*GIVEN PROBLEM A*:
Reproduce everything from "GATT / World" down to "World War II." in the passage on GATT and the Indian economy.
*GIVEN PROBLEM B*:
In the passage on GATT and the Indian economy, which two international financial institutions came out after World War II?
*GIVEN PROBLEM C*:
Write what comes next in the passage on GATT and the Indian economy, picking up after its final sentence.

*TEXT SHOWN*:
┌──
Later on it was replaced by world Trade Organization (WTO). At the regional
level also several groups emerges to promote cooperation and trade at the
regional level. Some of these are ASEAN and SAARC. After the World War II, in
order to revive the international monetary system a necessity was felt for an
international financial institution to support the economies which were damaged
due to the war and also to help the countries to run their economy efficiently.
So, two international financial institutions came out which are International
Monetary Fund and World Bank.
GATT / World Trade Organisation and its Impact on
Indian economy
The first half of the 20th century
was marked by a major worldwide economic depression that occurred between the
two world wars and that all but destroyed most of the industrialized nations.
International trade got a setback when after the First World War countries
erected high tariff walls and raised other tariff barriers to intolerable
heights. All this resulted in to the great depression. This was also one of the
fundamental reasons of the World War II.
After the Second World War leaders creates
General Agreement on Tariffs and Trade (GTTO), to avoid the repletion of the
same. GATT was a forum for the member countries to negotiate a reduction of
tariffs and other barriers to trade. Countries including India signed the GATT.
The original agreement provides a process to reduce tariffs and created an
agency to serve as a watchdog over world trade.
└──
*LISTING*:
┌──
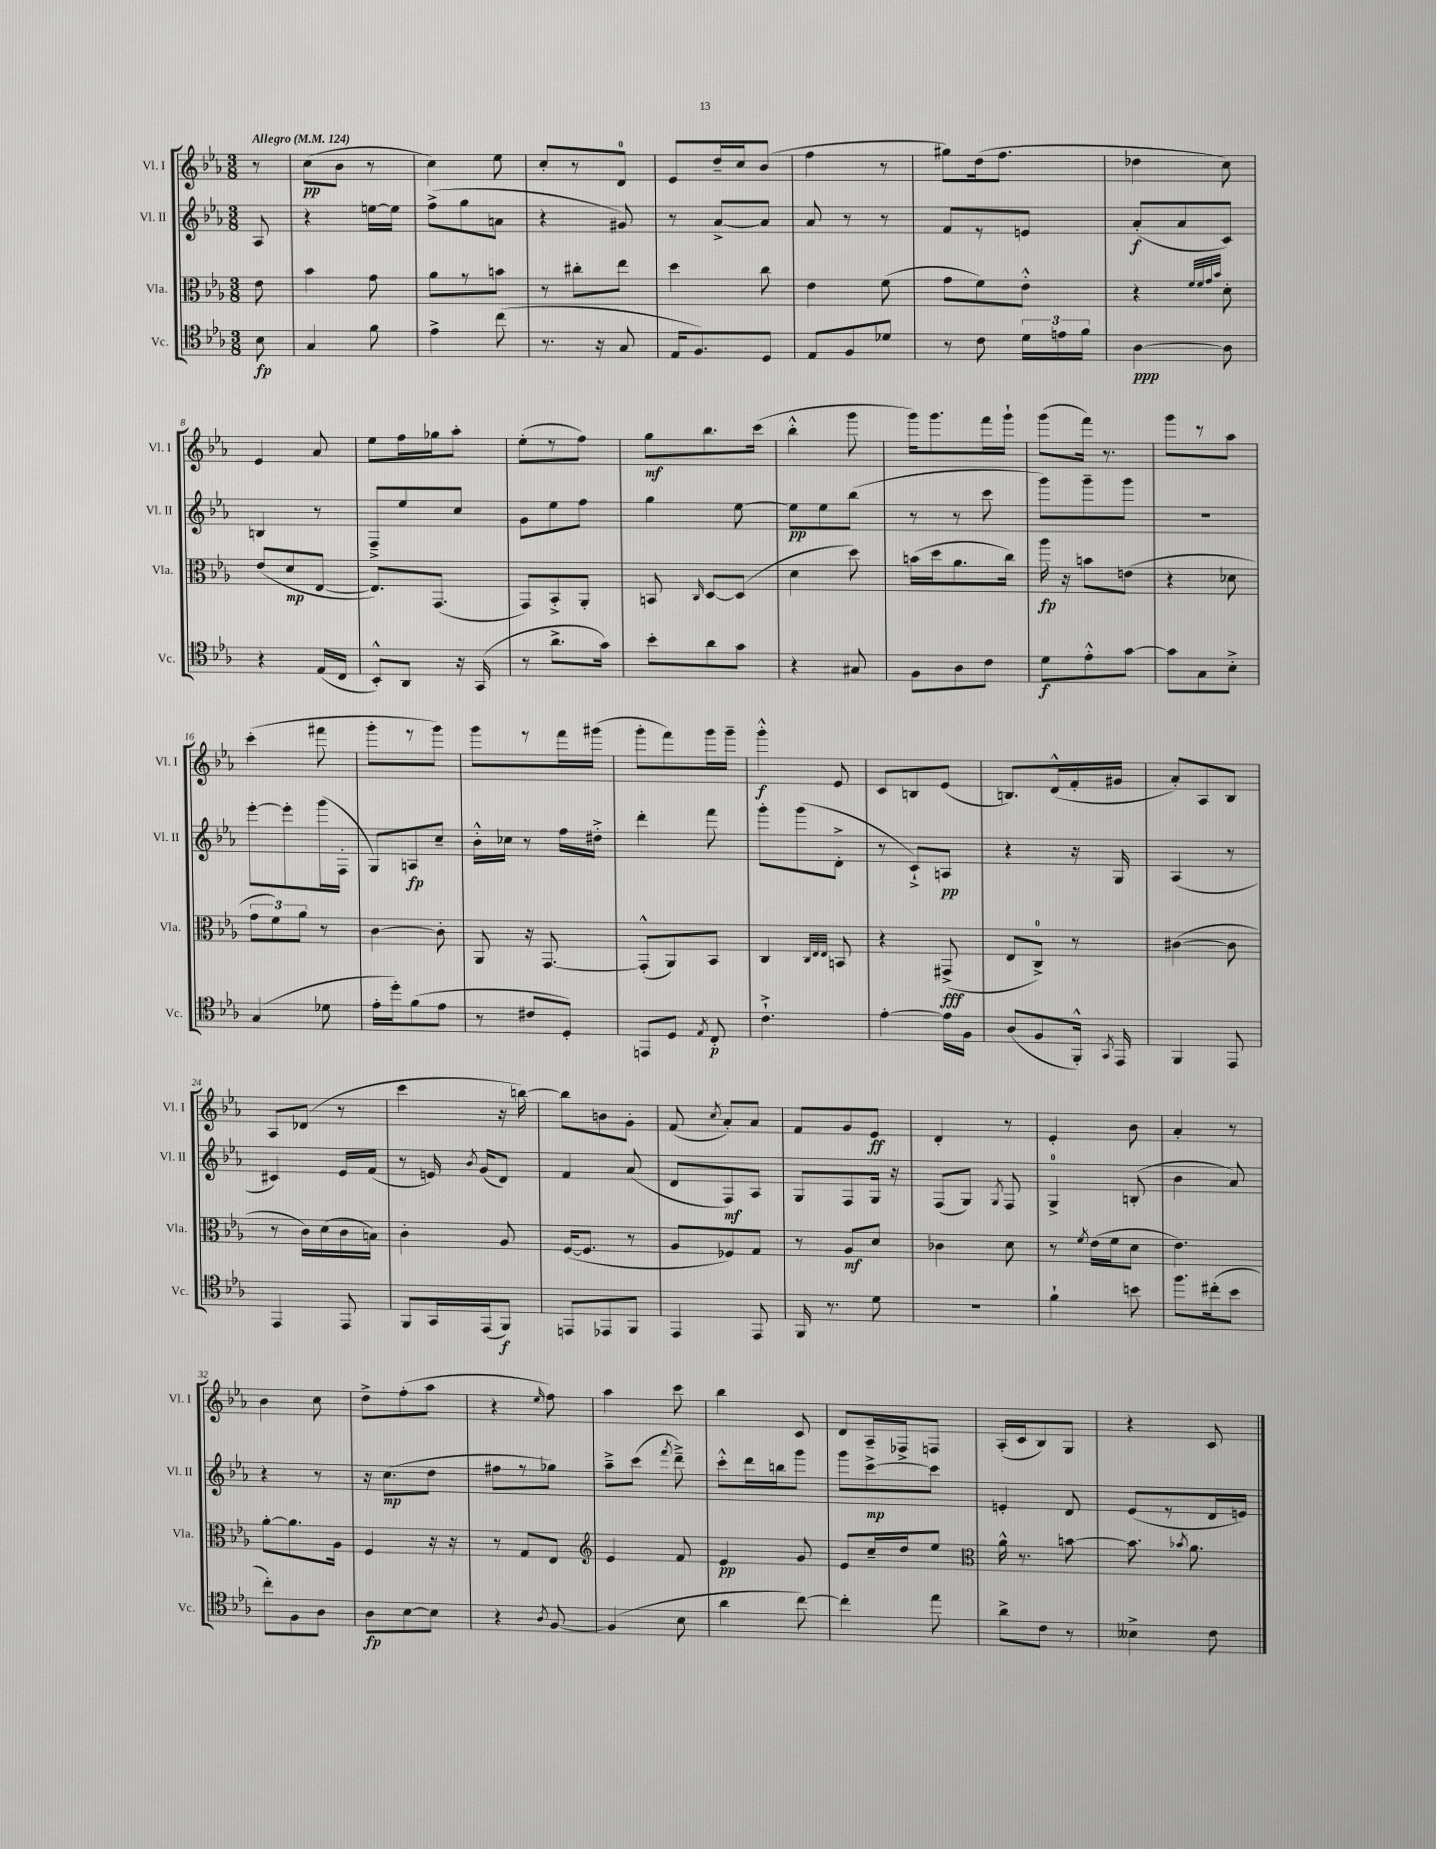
<<
\new StaffGroup <<
\new Staff = "s0" \with { instrumentName = "Vl. I" shortInstrumentName = "Vl. I" } {
    \clef treble \key ees \major \numericTimeSignature \time 3/8 \partial 8 \tempo "Allegro" 4 = 124
    \autoBeamOff r8 |
    c''8[\pp( bes'8] r8 |
    c''4) ees''8 |
    c''8[-. r8 d'8]-0 |
    ees'8[ d''16-- c''16 bes'8]( |
    f''4 r8 |
    gis''8[) d''16( f''8.] |
    des''4 c''8) |
    ees'4 aes'8 |
    ees''8[ f''16 ges''16 aes''8]-. |
    ees''8[-.( r8 f''8]) |
    g''8[\mf bes''8. c'''16]( |
    bes''4-.-^ g'''8 |
    g'''16[) g'''8. f'''16 g'''16]-! |
    g'''8[( f'''16]) r8. |
    g'''8[ r8 aes''8] |
    c'''4-.( fis'''8 |
    g'''8[-. r8 g'''8]) |
    g'''8[ r8 f'''16 gis'''16]( |
    g'''8[-. f'''8) g'''16 g'''16]-- |
    g'''4-.-^\f ees'8 |
    c'8[ b8 ees'8]( |
    b8.[) d'16-^( f'16-. gis'16] |
    aes'8[-.) aes8 bes8] |
    aes8[ des'8]( r8 |
    c'''4 r16 b''16~) |
    b''8[ b'8 g'8]-. |
    f'8( \acciaccatura { c''8 } aes'8[-.) aes'8] |
    f'8[ g'8 ees'8]\ff |
    d'4-. r8 |
    ees'4-. bes'8 |
    aes'4-. r8 |
    bes'4 c''8 |
    d''8[-> f''8-.( aes''8] |
    r4 \grace { ees''16 } f''8) |
    aes''4 c'''8 |
    bes''4 c'8 |
    d'8[ aes16-- fes16-> f8] |
    aes16[-.( c'16 bes8) g8] |
    r4 c'8 \bar "|." |
}
\new Staff = "s1" \with { instrumentName = "Vl. II" shortInstrumentName = "Vl. II" } {
    \clef treble \key ees \major \numericTimeSignature \time 3/8 \partial 8
    \autoBeamOff aes8 |
    r4 e''16[~ e''16] |
    f''8[->( g''8 a'8] |
    r4 gis'8) |
    r8 aes'8[~-> aes'8] |
    aes'8 r8 r8 |
    f'8[ r8 e'8] |
    aes'8[-.\f( aes'8 c'8]) |
    b4 r8 |
    f8[---> ees''8 c''8] |
    g'8[ ees''8 f''8] |
    g''4 ees''8~ |
    ees''8[\pp ees''8 bes''8]( |
    r8 r8 c'''8 |
    g'''8[) g'''8-- g'''8] |
    R4. |
    ees'''8[~-. ees'''8-. g'''16( f16]-. |
    g8[) a8\fp c''8]-- |
    bes'16[-.-^ ces''16] r8 f''16[ dis''16]-.-> |
    d'''4-. f'''8 |
    g'''8[-. g'''8( d'8]-.-> |
    r8 c'8[-!->) a8]\pp |
    r4 r16 g16 |
    aes4( r8 |
    cis'4) ees'16[ f'16]( |
    r8 e'16) \acciaccatura { bes'8 } g'16[( d'8]) |
    f'4 aes'8( |
    d'8[ f8\mf) aes8] |
    g8[ f8 g16] r16 |
    f8[( g8]) \acciaccatura { g8 } f8 |
    g4-0-> b8-.( |
    bes'4 aes'8) |
    r4 r8 |
    r16 c''8.[\mp( d''8] |
    fis''8[ r8 ges''8]) |
    aes''8[---> c'''8]( \acciaccatura { f'''8 } d'''8--->) |
    c'''8[-.-^ d'''16 b''16 g'''8] |
    g'''8[ c'''8~->\mp c'''8] |
    e'4-. d'8 |
    ees'8[( r8 d'16 e'16]) \bar "|." |
}
\new Staff = "s2" \with { instrumentName = "Vla." shortInstrumentName = "Vla." } {
    \clef alto \key ees \major \numericTimeSignature \time 3/8 \partial 8
    \autoBeamOff ees'8 |
    bes'4 g'8 |
    aes'8[ r8 b'8] |
    r8 cis''8[-. ees''8] |
    d''4 c''8 |
    ees'4 f'8( |
    g'8[ f'8) ees'8]-.-^ |
    r4 \grace { f'32[ f'32 g'32 bes'32] } d'8-. |
    ees'8[( d'8\mp ees8]~ |
    ees8.[) g,8.]( |
    g,8[) bes,8-.-> aes,8]-. |
    b,8 \grace { c16 } d8[~ d8]( |
    d'4 d''8) |
    b'16[( d''16 aes'8. c''16]) |
    aes''16\fp r16 b'8[ e'8]( |
    r4 des'8 |
    \tuplet 3/2 { g'8[ f'8) aes'8] } r8 |
    c'4~ c'8-. |
    aes,8 r16 g,8.~ |
    g,8[-.-^( aes,8) bes,8] |
    c4 \grace { c32[ ees32 ees32] } b,8 |
    r4 gis,8->\fff( |
    ees8[ c8]-0->) r8 |
    cis'4~( cis'8 |
    r8 c'16[) d'16( c'16 b16]) |
    c'4-. aes8 |
    f16[~( f8.] r8 |
    aes8[ fes8) g8] |
    r8 aes8[\mf d'8] |
    ces'4 d'8 |
    r8 \acciaccatura { f'8 } ees'16[( f'16 d'8] |
    ees'4.) |
    aes'8[~-. aes'8. aes16] |
    f4 r16 r16 |
    r8 g8[ ees8] |
    \clef treble ees'4 f'8 |
    ees'4\pp g'8 |
    ees'8[ c''16-- d''16 ees''8] |
    \clef alto aes'16-^ r8. b'8~ |
    b'8. \acciaccatura { bes'8 } aes'8. \bar "|." |
}
\new Staff = "s3" \with { instrumentName = "Vc." shortInstrumentName = "Vc." } {
    \clef tenor \key ees \major \numericTimeSignature \time 3/8 \partial 8
    \autoBeamOff bes8\fp |
    g4 f'8 |
    ees'4-> c''8( |
    r8. r16 g8 |
    ees16[ f8.) d8] |
    ees8[ f8 des'8] |
    r8 c'8 \tuplet 3/2 { d'16[ e'16 f'16] } |
    aes4~\ppp aes8 |
    r4 ees16[( c16] |
    bes,8[-.-^) aes,8] r16 g,16( |
    r8 aes'8.[-> g'16]) |
    bes'8[-. aes'8 g'8] |
    r4 gis8 |
    f8[ aes8 c'8] |
    d'8[\f ees'8-.-^ g'8]~ |
    g'8[ g8 bes8]-.-> |
    g4( des'8 |
    ees'16[-. d''16-.) f'8( ees'8] |
    r8 cis'8[ d8]-.) |
    e,8[ d8] \acciaccatura { ees8 } c8-.\p |
    c'4.-!-> |
    ees'4~-. ees'16[ f16] |
    aes8[( f8 f,16]-.-^) \acciaccatura { g,8 } ees,16 |
    f,4 ees,8 |
    ees,4 ees,8 |
    f,8[ g,16 ees,16( f,8]\f) |
    e,8[ ees,8 f,8] |
    ees,4 ees,8 |
    f,16 r8. d'8 |
    R4. |
    f'4-! b'8 |
    f''8.[ cis''16-.( bes'8] |
    c''8[-.) f8 aes8] |
    aes8[\fp bes8~ bes8] |
    r4 \acciaccatura { aes8 } f8~ |
    f4( bes8 |
    aes'4 c''8~) |
    c''4-. ees''8 |
    aes'8[-> c'8] r8 |
    beses4-> c'8 \bar "|." |
}
>>
>>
└──
*ANSWER A*:
GATT / World Trade Organisation and its Impact on
Indian economy
The first half of the 20th century
was marked by a major worldwide economic depression that occurred between the
two world wars and that all but destroyed most of the industrialized nations.
International trade got a setback when after the First World War countries
erected high tariff walls and raised other tariff barriers to intolerable
heights. All this resulted in to the great depression. This was also one of the
fundamental reasons of the World War II.

*ANSWER B*:
The International Monetary Fund and the World Bank.

*ANSWER C*:
GATT came into existence with effect from 1st January 1948 and remained in force till December 1994. Various rounds of negotiations have taken place under the auspices of GATT to reduce tariff and non-tariff barriers. The last one, known as the Uruguay Round, was the most comprehensive one in terms of coverage of issues, and also the lengthiest one from the point of view of duration of negotiations which lasted over a
period of seven years from 1986 to
1994.
One
of the key achievements of the Uruguay
Round of GATT negotiations was the
decision to set up a permanent institution
for looking after the promotion of
free and fair trade amongst nations.
Consequent to this decision, the
GATT was transformed into World
Trade Organisation (WTO) with effect
from 1st January 1995. The head quarters
of WTO are situated at Geneva, Switzerland.
Establishment of WTO, thus,
represents the implementation of the
original proposal of setting up of the ITO
as evolved almost five decades back.
Though,
WTO is a successor to GATT, it is a
much more powerful body than GATT.
It governs trade not only in goods,
but also in services and intellectual
property rights. Unlike GATT, the
WTO is a permanent organisation
created by an international treaty
ratified by the governments and legislatures
of member states. It is, moreover, a
member driven rule-based organisation
in the sense that all the decisions
are taken by the member governments
on the basis of a general consensus.
As the principal international body
concerned with solving trade
problems between countries and
providing a forum for multilateral
trade negotiations, it has a global
status similar to that of the IMF and
the World Bank. India is a founding member
of WTO. As on 11th December 2005,
there were 149 members in WTO.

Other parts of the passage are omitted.